東京の朝

2003年9月23日
■昨夜。徹夜で仕事をしていた。朝の4時ごろ、のどが渇いたのでお茶でも買おうと一階のコンビニに降りていった。寒い。急激に秋がやってきたことを感じる。コンビニに目を向けると、店の前に救急車が停まっていた。赤い光を周囲に投げかける車の中から、ヘルメットを被った救急隊員が数名降りてきた。そのとき始めて、俺はコンビニの前のベンチに初老のホームレスらしき男が、がっくりあごをうなだれて座っていることに気づいた。そのコンビニには2時間おきに買い物にきていたが、まったくそのときまで男の存在には気づかなかった。酒に酔った金髪の男が、救急隊員に向かって「お前らがあと30分早く来たら助かったんじゃねえのかよお」と叫んでいる。救急隊員たちは、枯れ木のような男を抱きかかえ、ストレッチャーに載せた。
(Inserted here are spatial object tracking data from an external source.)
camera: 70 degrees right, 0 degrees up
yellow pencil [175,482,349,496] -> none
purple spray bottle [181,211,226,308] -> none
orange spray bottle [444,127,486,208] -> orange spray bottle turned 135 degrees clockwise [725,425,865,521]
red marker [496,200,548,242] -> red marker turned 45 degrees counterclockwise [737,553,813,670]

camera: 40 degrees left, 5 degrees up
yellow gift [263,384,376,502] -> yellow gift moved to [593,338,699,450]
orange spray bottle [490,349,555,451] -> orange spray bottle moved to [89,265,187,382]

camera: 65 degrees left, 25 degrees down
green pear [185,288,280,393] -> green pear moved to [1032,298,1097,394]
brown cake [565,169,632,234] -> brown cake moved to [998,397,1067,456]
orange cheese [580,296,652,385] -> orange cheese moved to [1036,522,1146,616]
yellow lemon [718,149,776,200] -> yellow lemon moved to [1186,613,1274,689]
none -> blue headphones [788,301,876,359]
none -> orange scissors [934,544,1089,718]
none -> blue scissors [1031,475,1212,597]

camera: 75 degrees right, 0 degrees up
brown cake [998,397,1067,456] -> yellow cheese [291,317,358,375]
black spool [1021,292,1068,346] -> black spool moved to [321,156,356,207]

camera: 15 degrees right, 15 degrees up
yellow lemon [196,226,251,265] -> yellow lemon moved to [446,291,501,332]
死後硬直が始まっているのか、男の足は曲がったままだ。金髪の男はなおも叫びつづけているが、隊員たちは無視しつづけていた。パトカーが来て、私服の警察官らしき人物二人が現場検証を始めた。その間、5分ほどだったろうか。男を乗せた救急車が走り去ったあと、俺は、事務所に戻って仕事を再開した。それ以外に何ができよう。男の死は、明日の新聞にも載るまい。東京ではありふれた出来事だ。パソコンのキーを叩きながら、あの男も、数十年前は誰かに祝福されて生まれた赤ん坊だったんだろうな、と考えると、少し憂鬱になった。
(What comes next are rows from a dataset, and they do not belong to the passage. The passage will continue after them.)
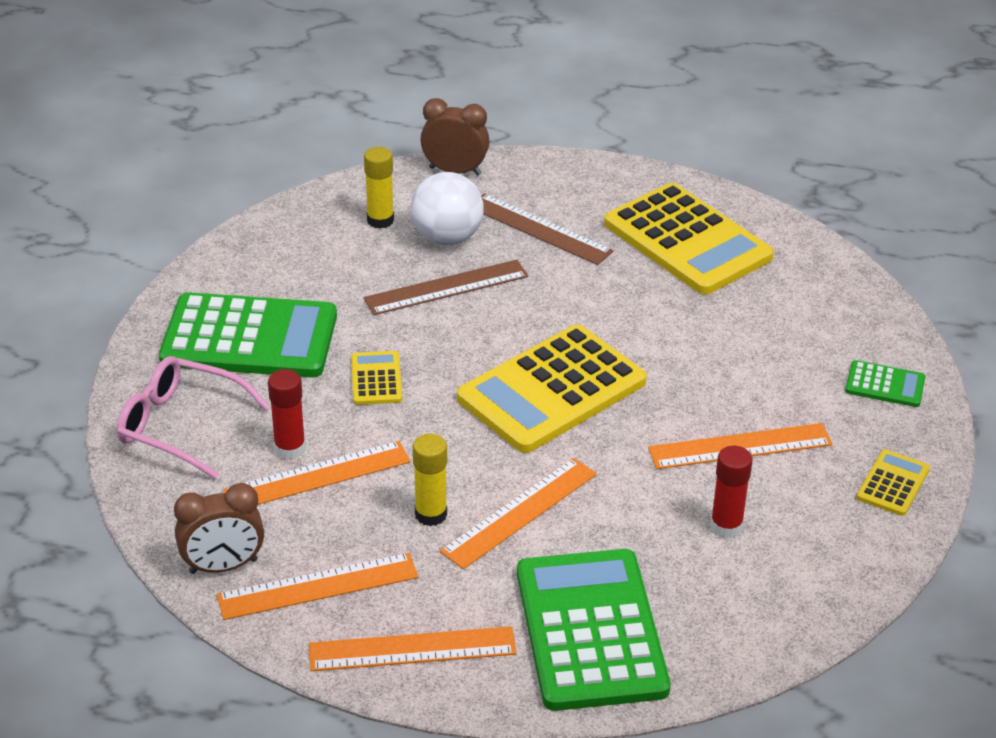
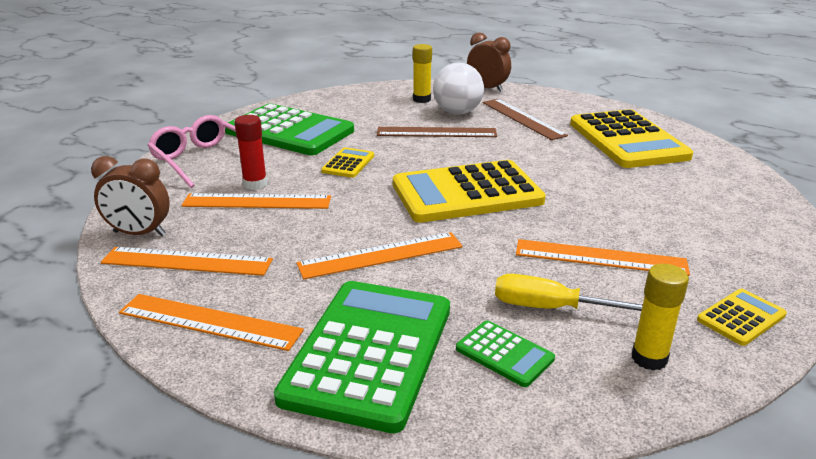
camera: 25 degrees right, 10 degrees down
yellow glue stick [413,434,447,526] -> yellow glue stick moved to [632,264,689,371]
red glue stick [710,446,753,538] -> yellow screwdriver [495,274,643,311]
green calculator [845,360,926,407] -> green calculator moved to [456,321,555,387]

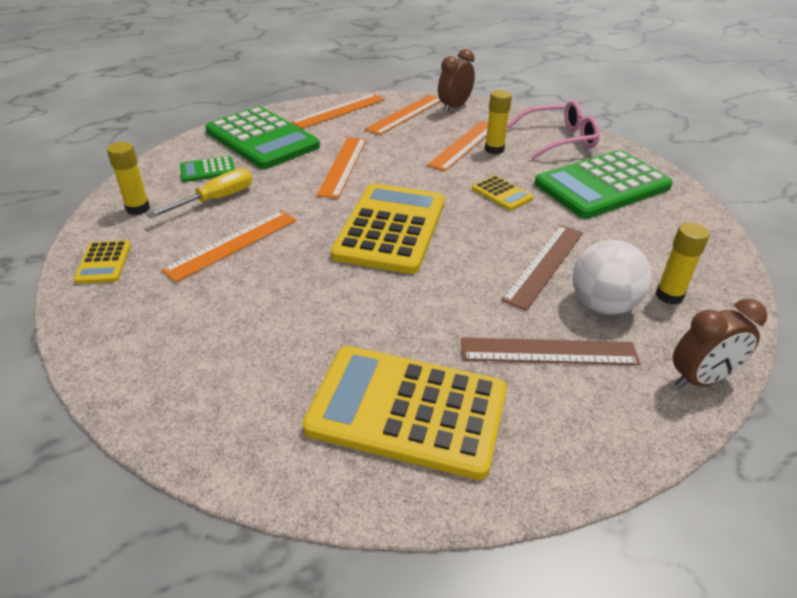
camera: 120 degrees right, 10 degrees up
red glue stick [234,115,267,190] -> yellow glue stick [485,90,512,154]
■暗い話の後は明るい話題を。「一ヶ月くらい前に書いてた手作りクッキーの件はどうなったんだ?」という問い合わせが読者の皆様から殺到しています(大嘘。反響ゼロ)。結果的には、えー、まことに恐縮ですが、無かったことにします。君子危うきに近寄らず、武士は食わねど高楊枝ってやつだ。神様、ぼくに何か良いことをプレゼントしてください(結局暗い)。